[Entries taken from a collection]
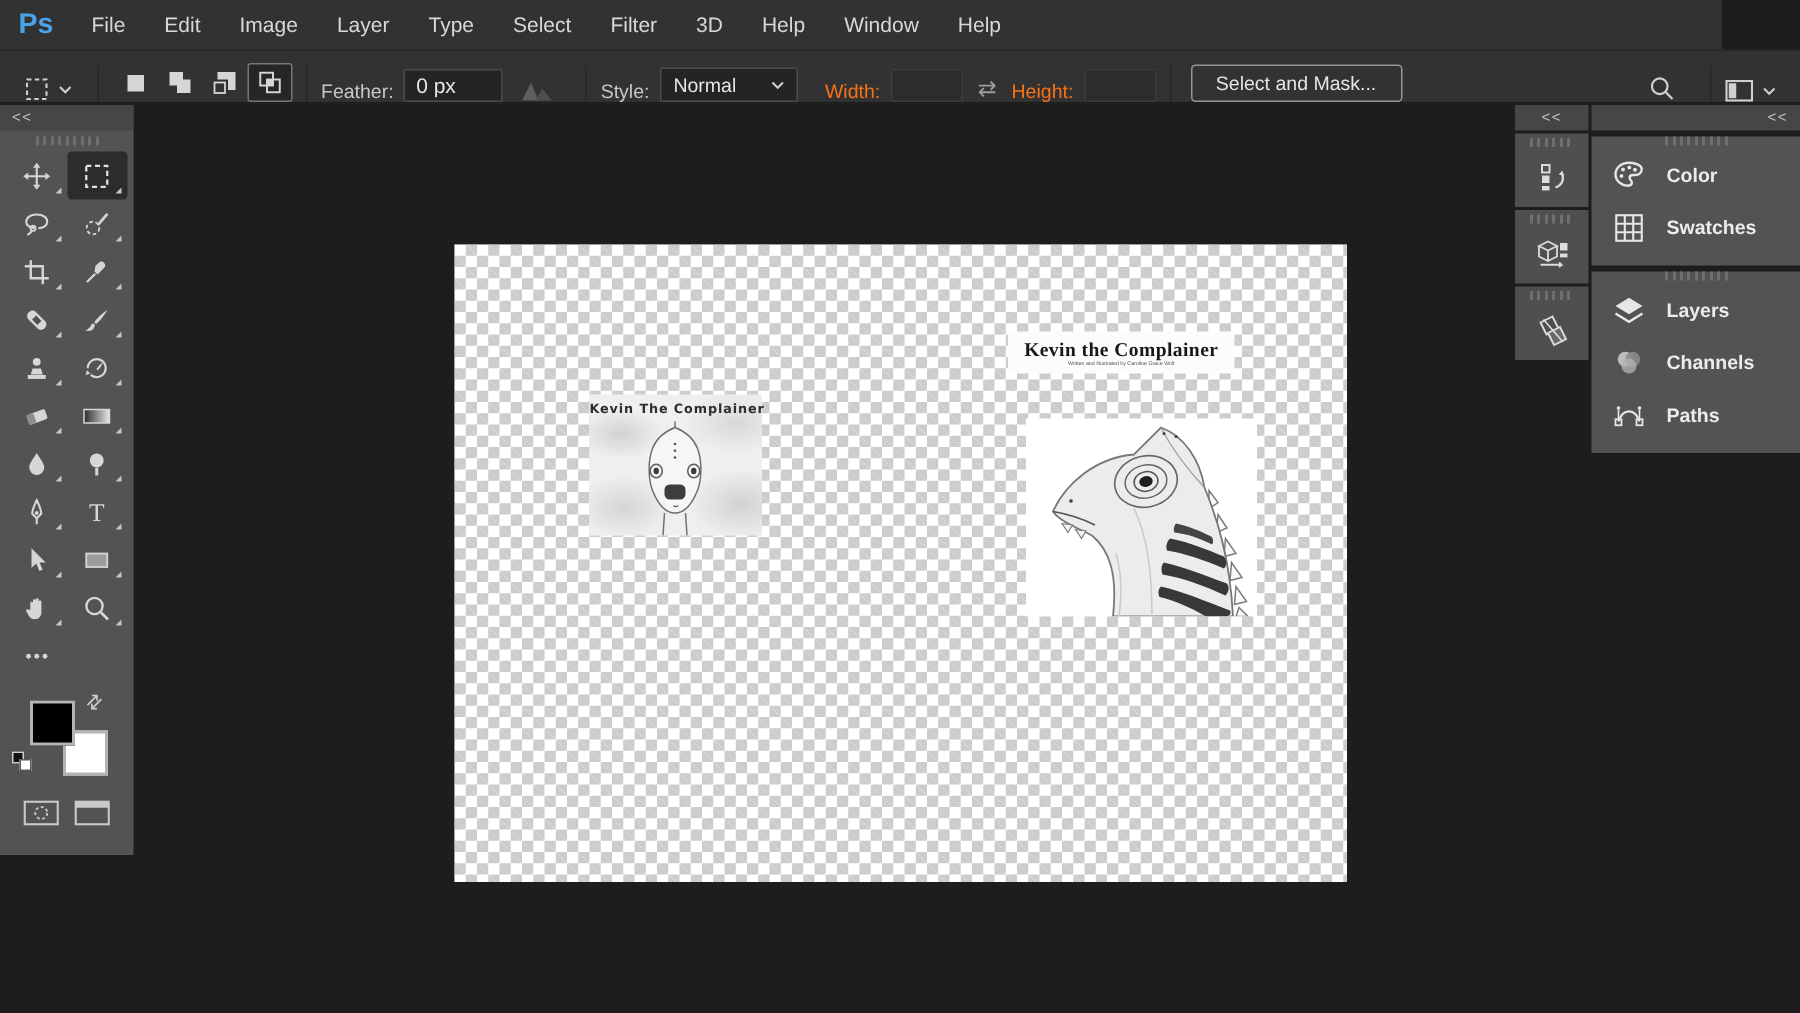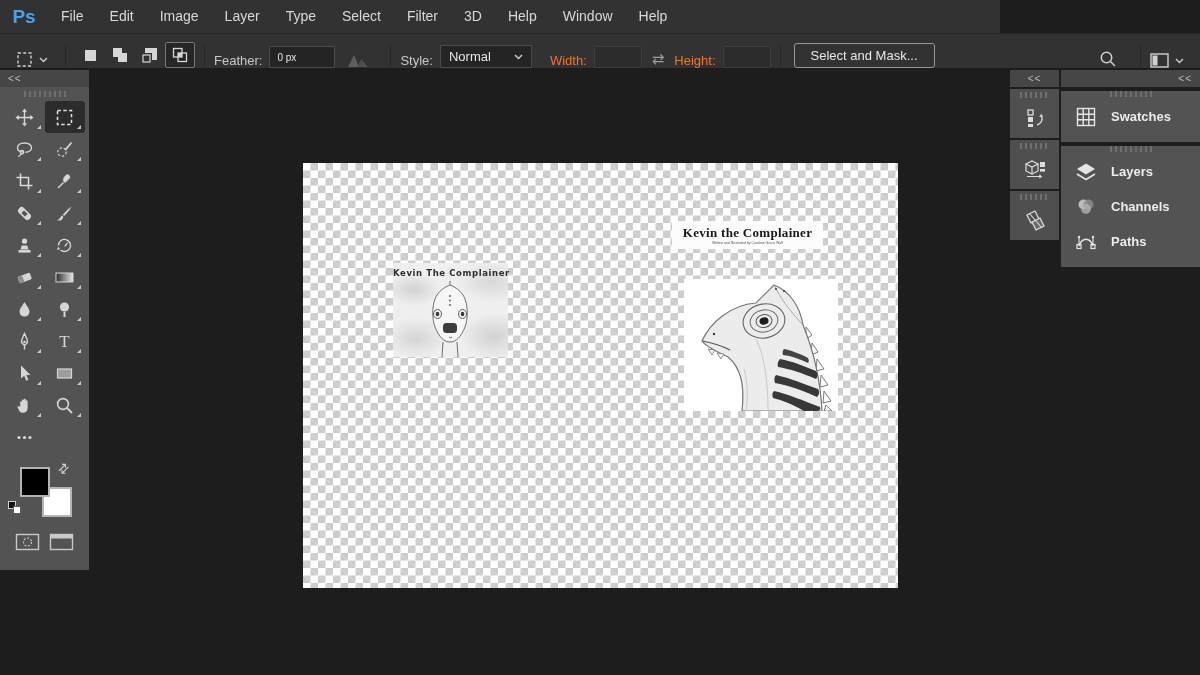"Ps" .menubar { width: 1000px -> 1148px }
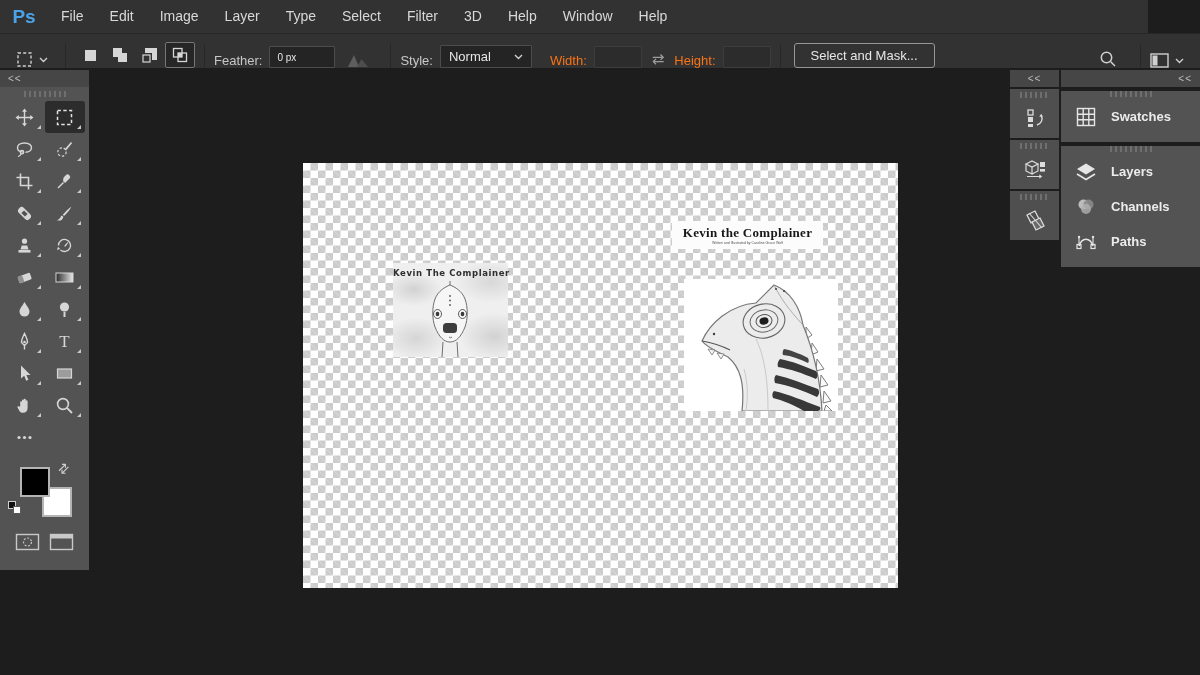"0 px" .opt-input { font-size: 10px -> 14px }
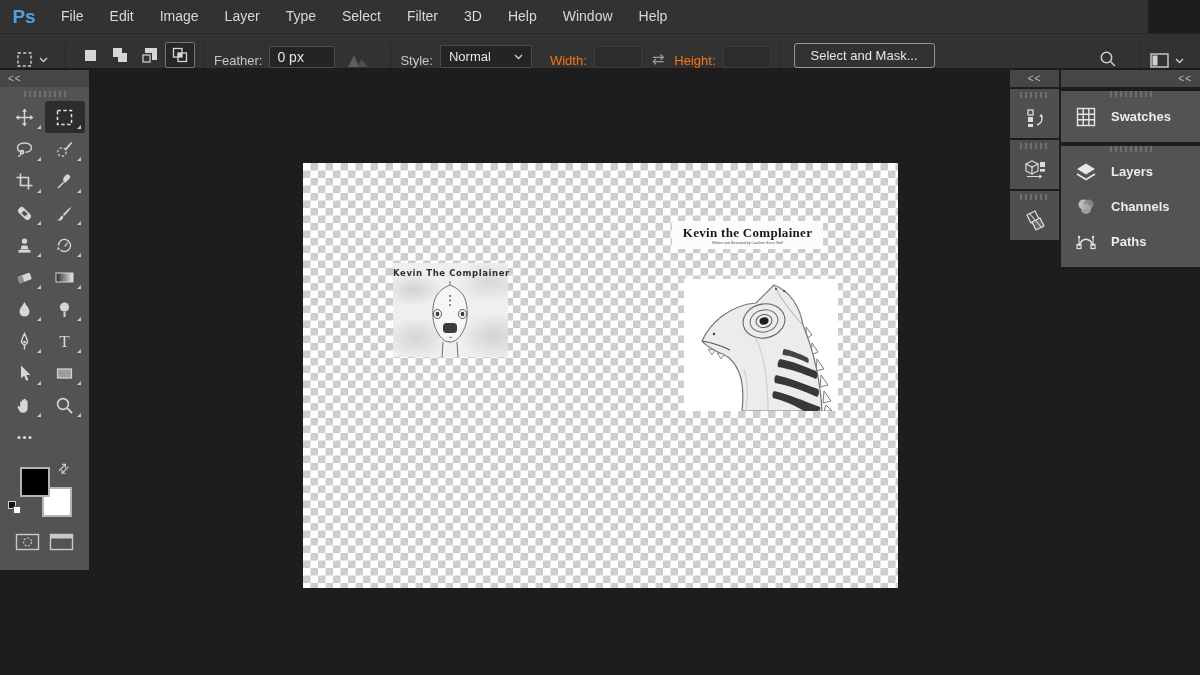"Color" div.dock-row { html: none -> <div> <svg> <path></path> <circle></circle> <circle></circle> <circle></circle> <circle></circle> </svg> <span>Color</span> </div> }
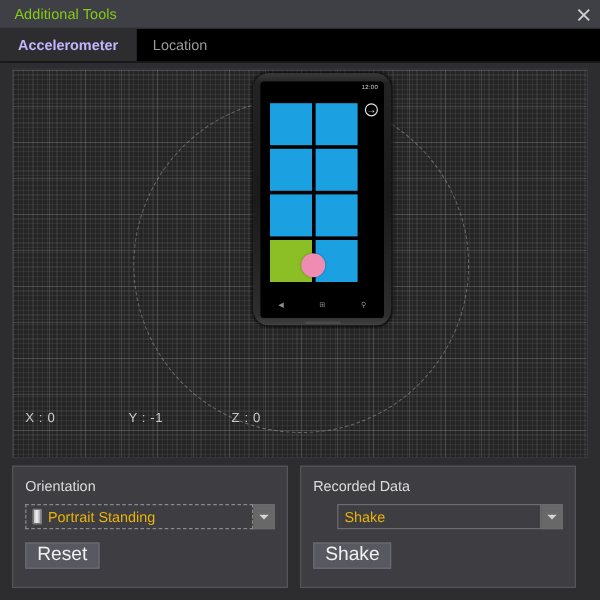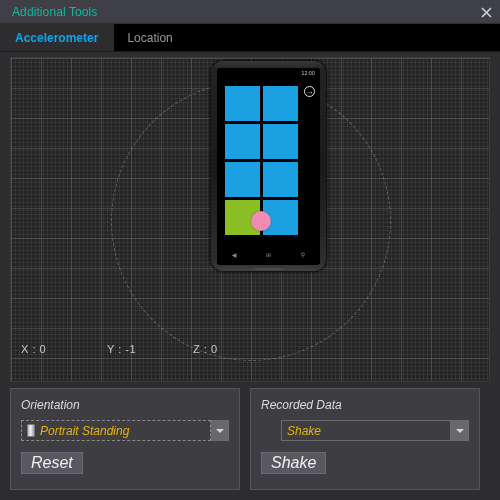"Additional Tools" .titlebar-text { color: #14b8a6 -> #84cc16 }
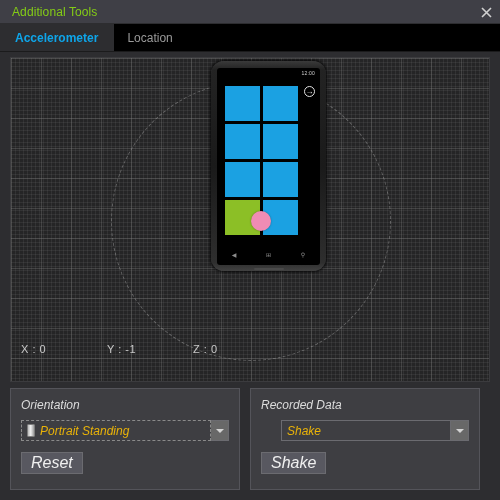"Accelerometer" .tab.active { color: #0ea5e9 -> #c4b5fd }
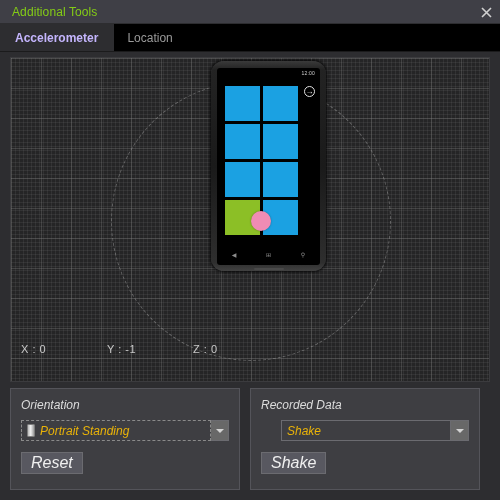"Orientation" .groups { font-style: italic -> none }
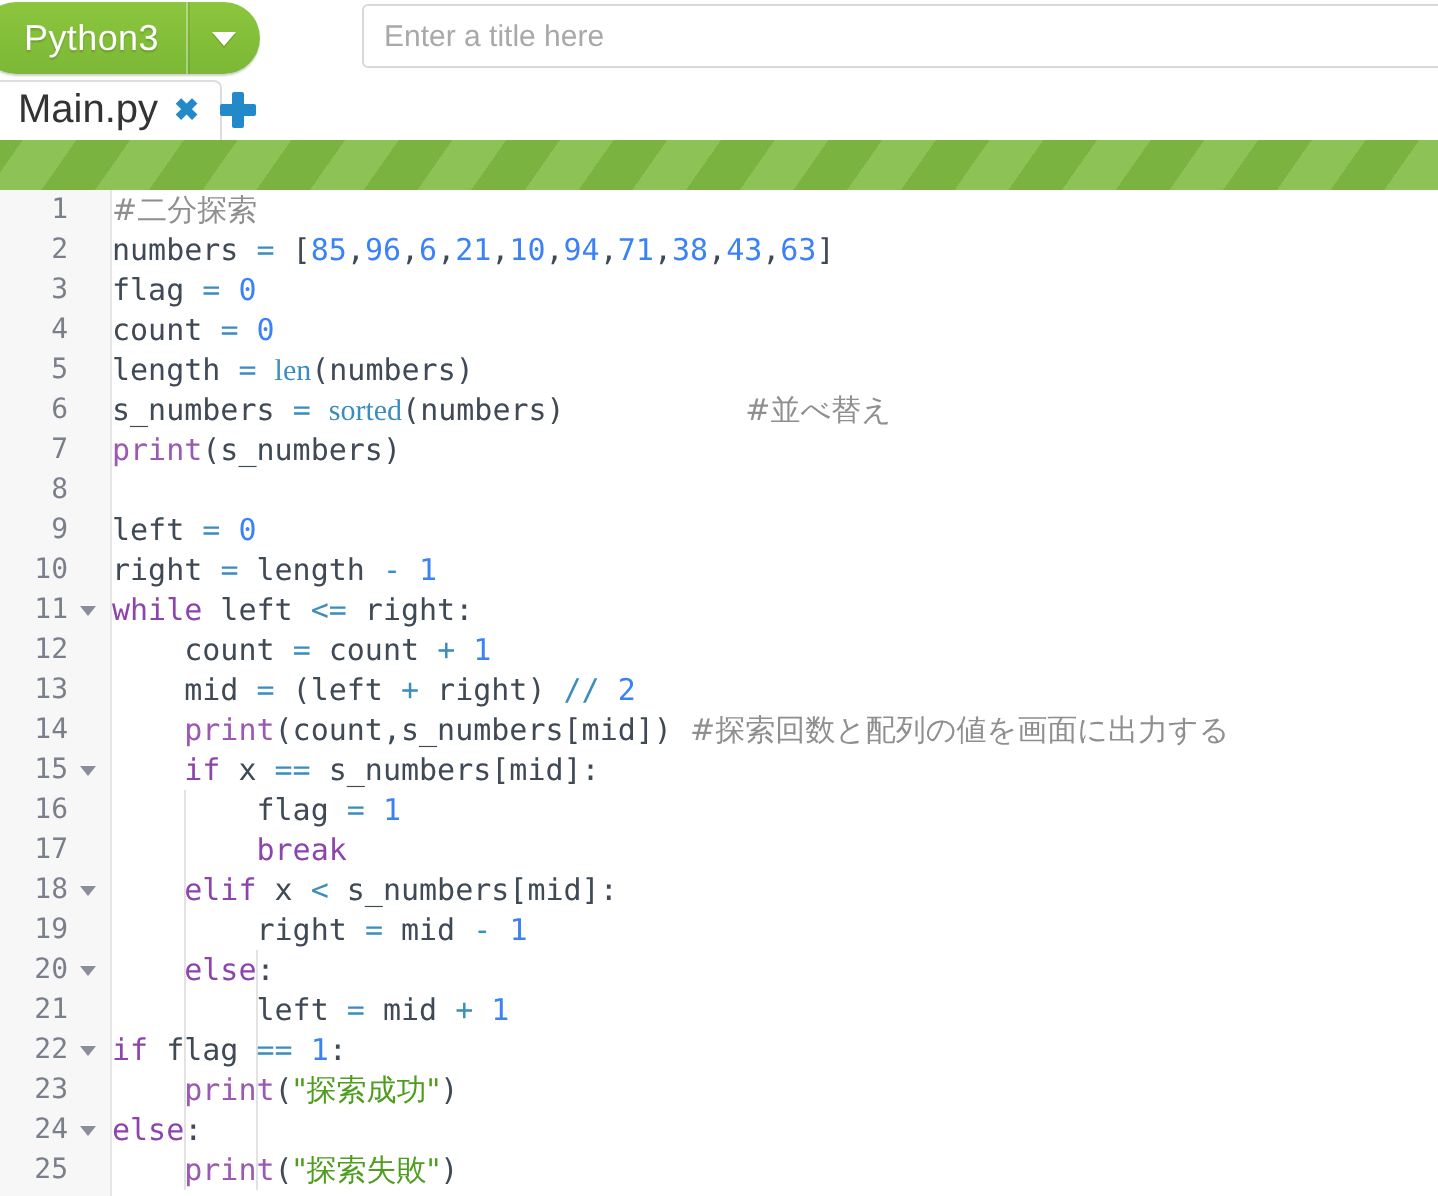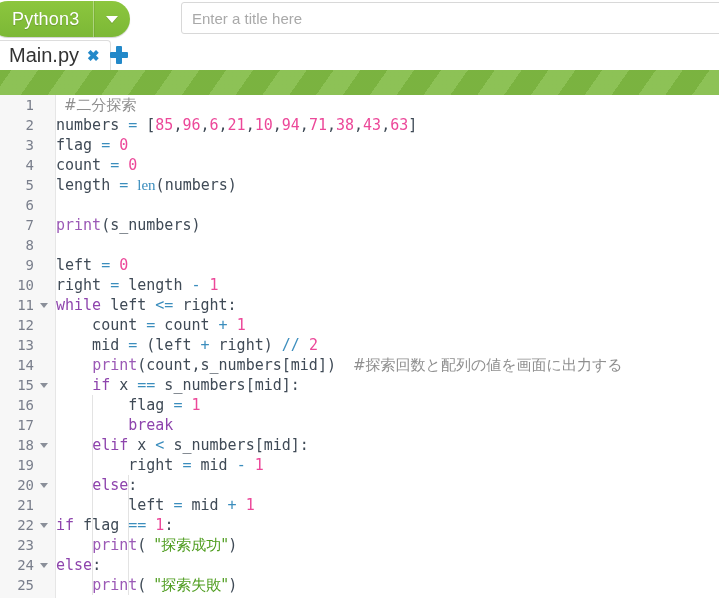"#二分探索" .cjk { margin-left: 8px -> none }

[PROMPT] Pictures don't belong in the copy. Retype exactly the lines from the one with "font-style: italic ->" through the last line of the records.

[TASK SOLUTION]
"Orientation" .groups { font-style: italic -> none }
"#二分探索" .cjk { margin-left: 8px -> none }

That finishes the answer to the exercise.